Here's an important development - and a thread... https://twitter.com/guardian_sport/status/1336091511579160581
1) This is an important new paper in @BJSM_BMJ (Roberts et al. 2020) for all those following the debate. Others better qualified than me can run through the science @FondOfBeetles, @Scienceofsport
2) In this thread I want to look at the upshot for the debate on trans women competing in women’s sport:

What does this new information do? What arguments does it close off? What possible moves in the debate does it open up?
3) The papers’ new results (p.7) are:
•Transwomen retain an advantage in upper body strength (push-ups) over female controls for 1–2 years after starting gender affirming hormones.

•Transwomen retain an advantage in endurance (1.5 mile run) over female controls for over ..
4) 2 years after starting gender affirming hormones.

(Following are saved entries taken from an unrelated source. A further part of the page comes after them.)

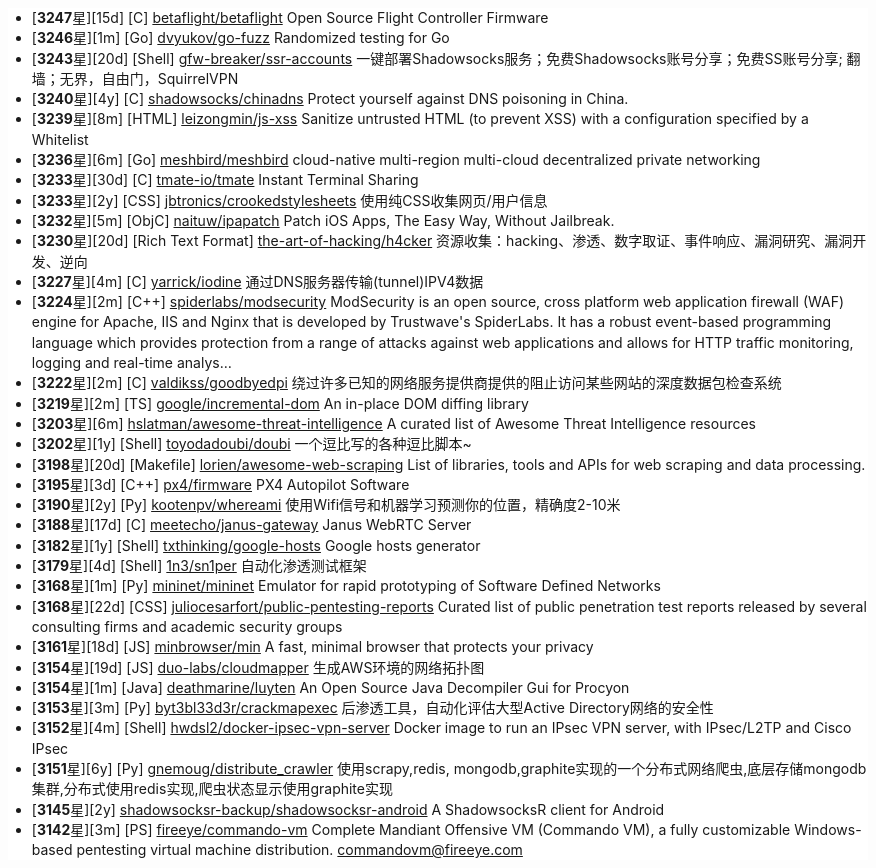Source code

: - [**3247**星][15d] [C] [betaflight/betaflight](https://github.com/betaflight/betaflight) Open Source Flight Controller Firmware
- [**3246**星][1m] [Go] [dvyukov/go-fuzz](https://github.com/dvyukov/go-fuzz) Randomized testing for Go
- [**3243**星][20d] [Shell] [gfw-breaker/ssr-accounts](https://github.com/gfw-breaker/ssr-accounts) 一键部署Shadowsocks服务；免费Shadowsocks账号分享；免费SS账号分享; 翻墙；无界，自由门，SquirrelVPN
- [**3240**星][4y] [C] [shadowsocks/chinadns](https://github.com/shadowsocks/chinadns) Protect yourself against DNS poisoning in China.
- [**3239**星][8m] [HTML] [leizongmin/js-xss](https://github.com/leizongmin/js-xss) Sanitize untrusted HTML (to prevent XSS) with a configuration specified by a Whitelist
- [**3236**星][6m] [Go] [meshbird/meshbird](https://github.com/meshbird/meshbird) cloud-native multi-region multi-cloud decentralized private networking
- [**3233**星][30d] [C] [tmate-io/tmate](https://github.com/tmate-io/tmate) Instant Terminal Sharing
- [**3233**星][2y] [CSS] [jbtronics/crookedstylesheets](https://github.com/jbtronics/crookedstylesheets) 使用纯CSS收集网页/用户信息
- [**3232**星][5m] [ObjC] [naituw/ipapatch](https://github.com/naituw/ipapatch) Patch iOS Apps, The Easy Way, Without Jailbreak.
- [**3230**星][20d] [Rich Text Format] [the-art-of-hacking/h4cker](https://github.com/The-Art-of-Hacking/h4cker) 资源收集：hacking、渗透、数字取证、事件响应、漏洞研究、漏洞开发、逆向
- [**3227**星][4m] [C] [yarrick/iodine](https://github.com/yarrick/iodine) 通过DNS服务器传输(tunnel)IPV4数据
- [**3224**星][2m] [C++] [spiderlabs/modsecurity](https://github.com/spiderlabs/modsecurity) ModSecurity is an open source, cross platform web application firewall (WAF) engine for Apache, IIS and Nginx that is developed by Trustwave's SpiderLabs. It has a robust event-based programming language which provides protection from a range of attacks against web applications and allows for HTTP traffic monitoring, logging and real-time analys…
- [**3222**星][2m] [C] [valdikss/goodbyedpi](https://github.com/valdikss/goodbyedpi) 绕过许多已知的网络服务提供商提供的阻止访问某些网站的深度数据包检查系统
- [**3219**星][2m] [TS] [google/incremental-dom](https://github.com/google/incremental-dom) An in-place DOM diffing library
- [**3203**星][6m] [hslatman/awesome-threat-intelligence](https://github.com/hslatman/awesome-threat-intelligence) A curated list of Awesome Threat Intelligence resources
- [**3202**星][1y] [Shell] [toyodadoubi/doubi](https://github.com/toyodadoubi/doubi) 一个逗比写的各种逗比脚本~
- [**3198**星][20d] [Makefile] [lorien/awesome-web-scraping](https://github.com/lorien/awesome-web-scraping) List of libraries, tools and APIs for web scraping and data processing.
- [**3195**星][3d] [C++] [px4/firmware](https://github.com/px4/firmware) PX4 Autopilot Software
- [**3190**星][2y] [Py] [kootenpv/whereami](https://github.com/kootenpv/whereami) 使用Wifi信号和机器学习预测你的位置，精确度2-10米
- [**3188**星][17d] [C] [meetecho/janus-gateway](https://github.com/meetecho/janus-gateway) Janus WebRTC Server
- [**3182**星][1y] [Shell] [txthinking/google-hosts](https://github.com/txthinking/google-hosts) Google hosts generator
- [**3179**星][4d] [Shell] [1n3/sn1per](https://github.com/1n3/sn1per) 自动化渗透测试框架
- [**3168**星][1m] [Py] [mininet/mininet](https://github.com/mininet/mininet) Emulator for rapid prototyping of Software Defined Networks
- [**3168**星][22d] [CSS] [juliocesarfort/public-pentesting-reports](https://github.com/juliocesarfort/public-pentesting-reports) Curated list of public penetration test reports released by several consulting firms and academic security groups
- [**3161**星][18d] [JS] [minbrowser/min](https://github.com/minbrowser/min) A fast, minimal browser that protects your privacy
- [**3154**星][19d] [JS] [duo-labs/cloudmapper](https://github.com/duo-labs/cloudmapper) 生成AWS环境的网络拓扑图
- [**3154**星][1m] [Java] [deathmarine/luyten](https://github.com/deathmarine/luyten) An Open Source Java Decompiler Gui for Procyon
- [**3153**星][3m] [Py] [byt3bl33d3r/crackmapexec](https://github.com/byt3bl33d3r/crackmapexec) 后渗透工具，自动化评估大型Active Directory网络的安全性
- [**3152**星][4m] [Shell] [hwdsl2/docker-ipsec-vpn-server](https://github.com/hwdsl2/docker-ipsec-vpn-server) Docker image to run an IPsec VPN server, with IPsec/L2TP and Cisco IPsec
- [**3151**星][6y] [Py] [gnemoug/distribute_crawler](https://github.com/gnemoug/distribute_crawler) 使用scrapy,redis, mongodb,graphite实现的一个分布式网络爬虫,底层存储mongodb集群,分布式使用redis实现,爬虫状态显示使用graphite实现
- [**3145**星][2y] [shadowsocksr-backup/shadowsocksr-android](https://github.com/shadowsocksr-backup/shadowsocksr-android) A ShadowsocksR client for Android
- [**3142**星][3m] [PS] [fireeye/commando-vm](https://github.com/fireeye/commando-vm) Complete Mandiant Offensive VM (Commando VM), a fully customizable Windows-based pentesting virtual machine distribution. commandovm@fireeye.com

•Transwomen are currently mandated to have 1 year of testosterone suppression before being permitted to compete at the elite level. This may be too short if the aim is a level playing field.”
5) That’s to say, the current rules of World Athletics and the IOC permit transwomen to compete *when they have an unfair advantage in women’s sport*...

This is a worry.
6) You might think that this means that (1) the rules should be changed, but that is only one of three possibilities (although it’s the one I favour).
7) The second is to dig around and try to find some reason to (2) reject the empirical results as methodologically flawed. We’ve seen attempts at this with the criticism of the @WorldRugby data. But at some point, such criticism will run out of steam.
8) The third is to (3) reject the empirical results as not mattering. That’s to say, the route is just to reject the science and assert – as Rachel McKinnon asserts “Transwomen are women and it is fair for them to compete in women’s sport.”
9) On this line of argument, it doesn’t matter that TW have male physiological advantages.

The key move here is to de-couple fairness from physiology and attach it to 'expressed identity'
10) This is the quasi-religious line taken by McKinnon, by @EthicsInSPORT and others. Residual male advantage exists, but it is unimportant – it doesn’t matter. Notice that the ‘not mattering’ claim isn’t an empirical claim at all: it’s a normative claim about fairness.
11) that male advantage doesn’t matter for fair sport.

Since this is a non-empirical claim, it’s not going to be undermined by any empirical study. Trying to refute it empirically is like banging your head against a brick wall. But it is undermined by something else:
12) a normative commitment to women’s sport.

Why? If male physiological advantage does not matter for fairness in sport, then women’s sport should be abolished...
13) ... because it is built on something that doesn’t matter. Women’s sport is a waste of time, energy, and money. If the advantages that males have, should be ignored, then there is just no case for women’s sport.
14) If (on the other hand) you are committed to women’s sport, as (I take it) @WorldAthletics and @iocmedia are, then this commitment itself should be enough to confront the ‘not mattering’ claim.
15) So Route (3) is closed off. Route (2) will play itself out, crudely on twitter, and more professionally in the journals, eventually exhausting itself.
16) That leaves Route (1). The IOC built its regulations on a study by Joanna Harper that is comprehensively refuted by this new study. No-one should quote Harper (2015) without also quoting Roberts (2020). The science has improved. (paper here)...

https://bjsm.bmj.com/content/early/recent
17) Either @iocmedia and @WorldAthletics will change their rules, in response to the science, or they can embrace a quasi-religious ideology. It’s decision time in Lausanne.